Los demócratas, que critican las actuaciones de estas dos agencias desde el regreso de Trump al poder en enero de 2025, se oponen firmemente a este proyecto y planean proponer una serie de enmiendas para vaciarlo de contenido.
Si bien la financiación del ICE y la CBP cuenta, en general, con el consenso de la derecha, no ocurre lo mismo con otros apartados del texto, añadidos a petición de la Casa Blanca.
Entre los aspectos en cuestión está el propuesto fondo "antiinstrumentalización", de cerca de 1.800 millones de dólares, destinado según el gobierno a indemnizar a individuos que considera víctimas del sistema judicial.
La oposición demócrata lo denuncia como una "caja negra" que podría beneficiar a los partidarios de Trump que asaltaron el Capitolio del 6 de enero de 2021.
Varios legisladores republicanos también han expresado su rechazo a este fondo, entre ellos los senadores Mitch McConnell, antiguo líder de la mayoría, Thom Tillis y Lisa Murkowski.
Al otro lado del Capitolio, en la Cámara de Representantes, los congresistas planean votar este jueves un paquete de 8.000 millones de dólares de ayuda militar a Ucrania, justo cuando el gobierno de Trump ha reducido en gran medida el apoyo a Kiev instaurado por su predecesor demócrata Joe Biden.
Si las enmiendas sobre el fondo "antiinstrumentalización" y el texto sobre Ucrania se aprueban representarán un nuevo revés para Trump en el Congreso.

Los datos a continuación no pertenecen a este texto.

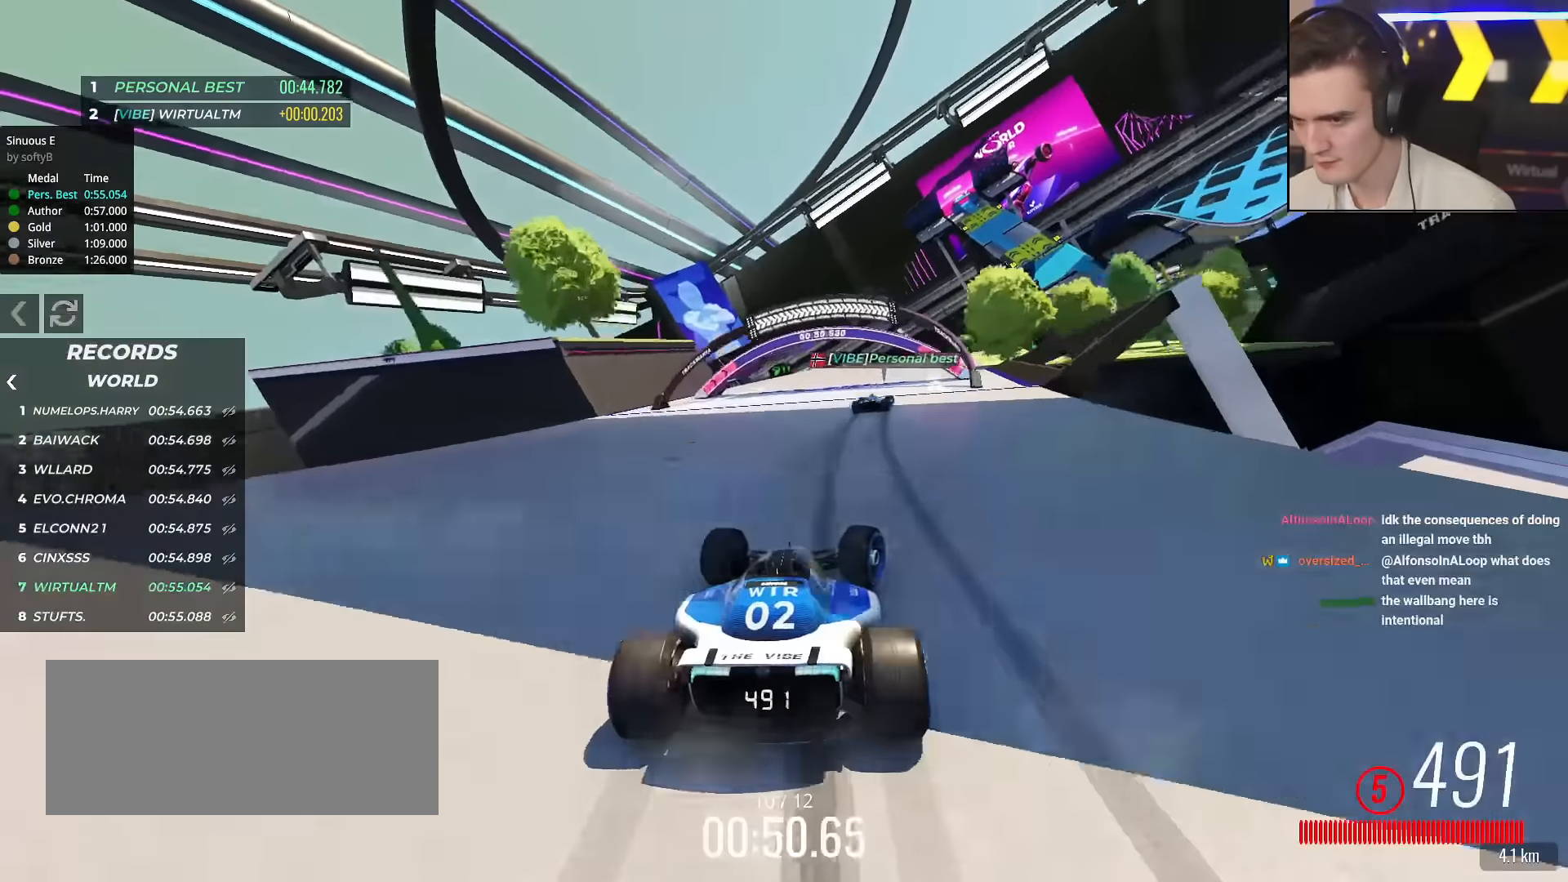
{"keys": ["right", "up"], "events": []}
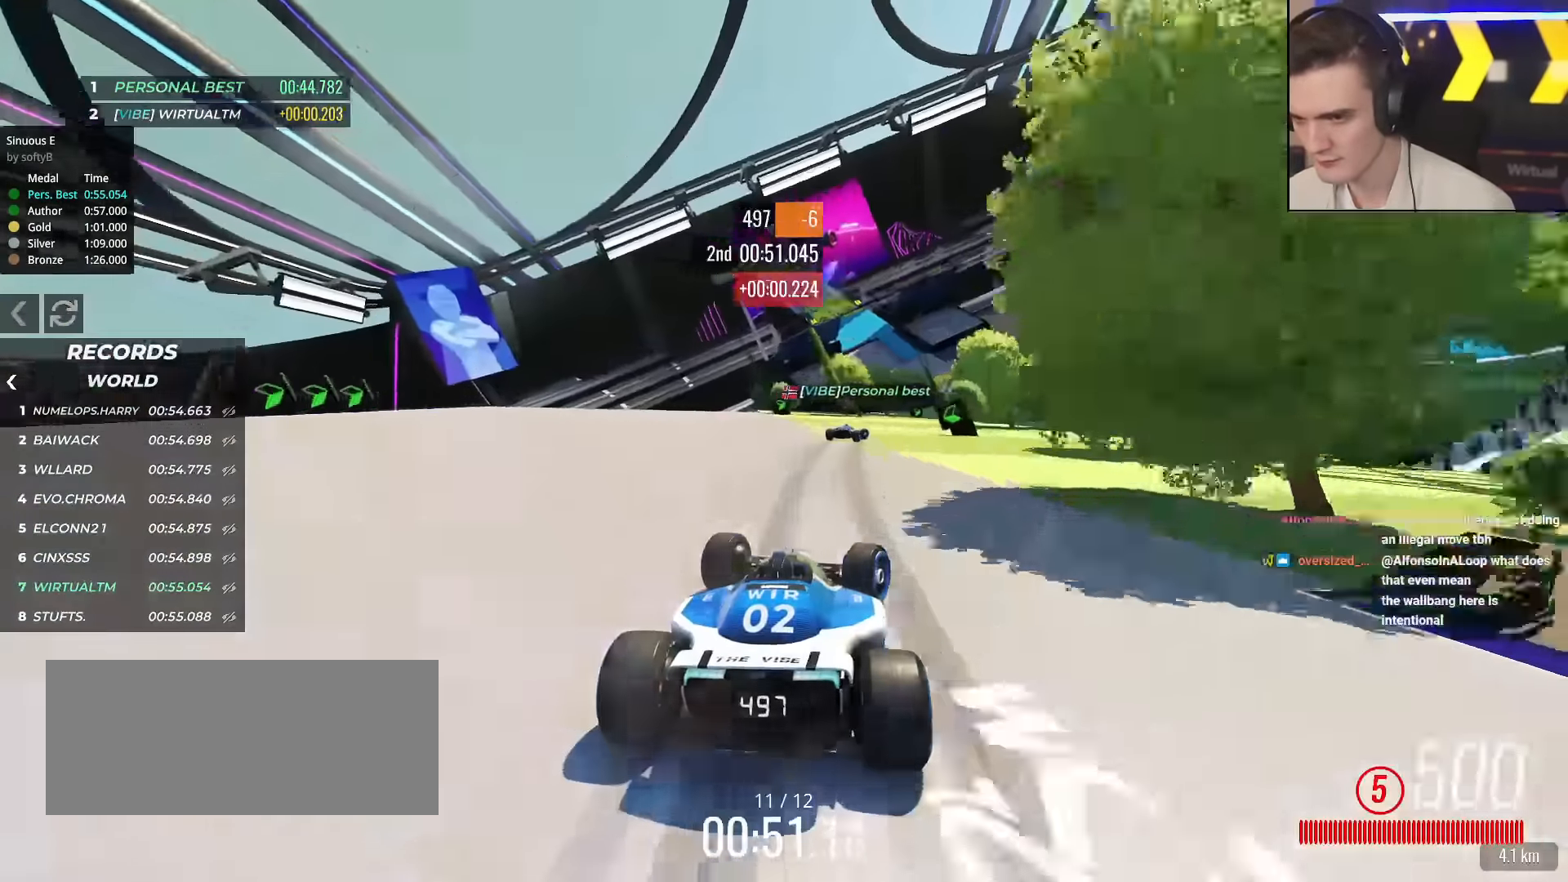
{"keys": ["up"], "events": [[300, "right", "up"]]}
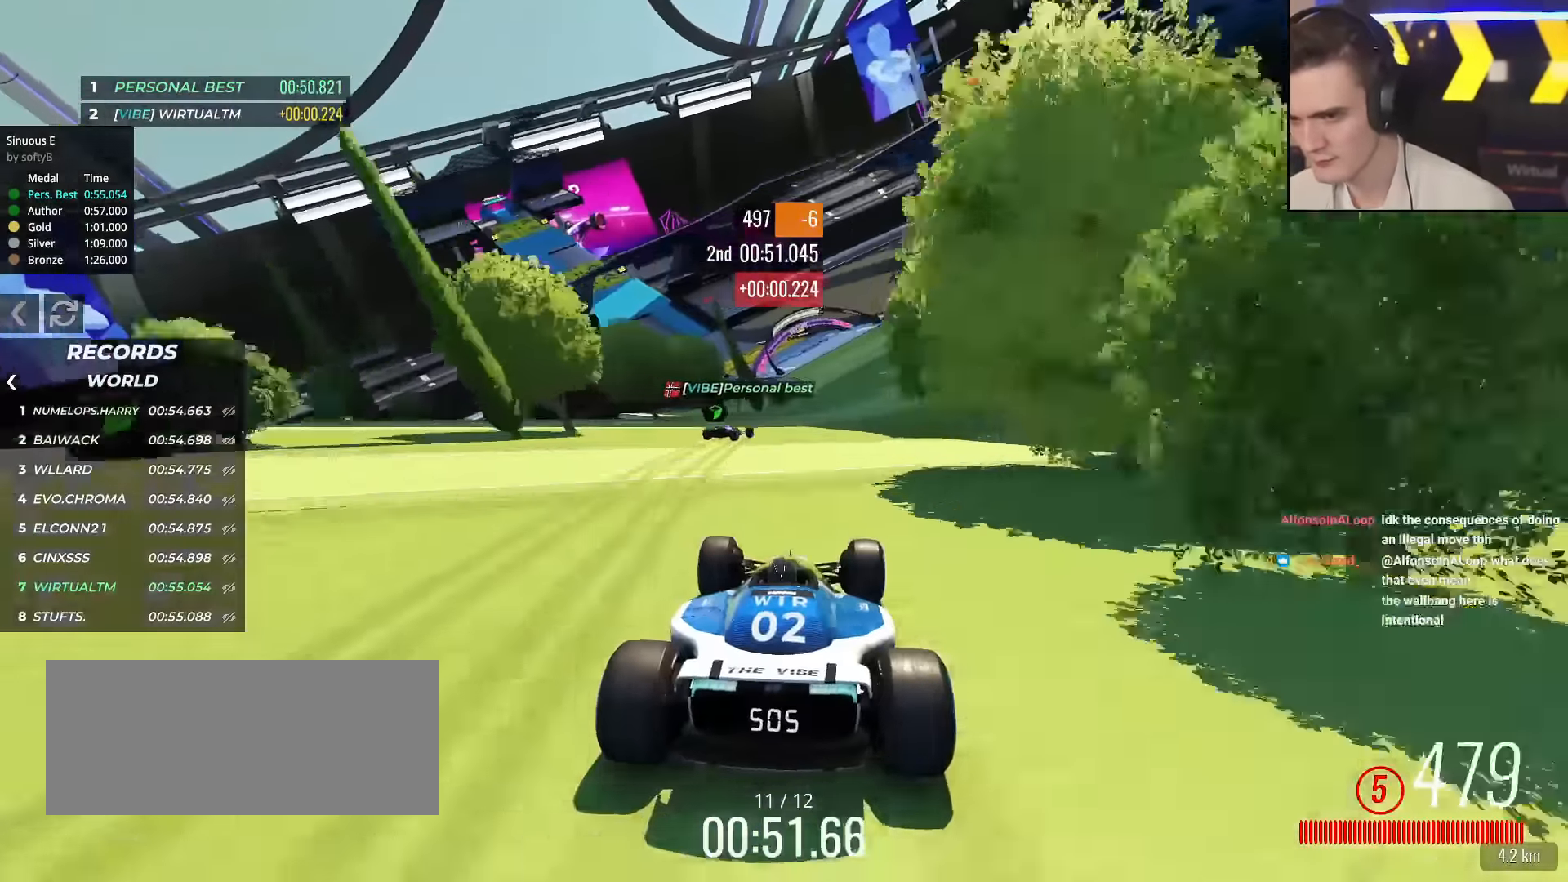
{"keys": ["left", "up"], "events": [[84, "right", "down"], [167, "right", "up"], [317, "left", "down"]]}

El miércoles, la Cámara Baja aprobó una resolución para ordenar el fin de la guerra contra Irán —un texto de alcance sobre todo simbólico— gracias a los votos de cuatro legisladores republicanos. El Senado podría hacer lo mismo en los próximos días.
Inicialmente, el proyecto de ley sobre el ICE y la CBP también preveía 1.000 millones de dólares para el Servicio Secreto, la agencia encargada de proteger a las figuras políticas en Estados Unidos.
Los fondos debían utilizarse para infraestructuras de seguridad relacionadas con el proyecto de salón de baile en la Casa Blanca promovido por Trump.
Pero, ante la oposición de varios senadores republicanos, que rechazan el uso de fondos públicos para este fin, el proyecto de ley ya no incluye esos 1.000 millones de dólares.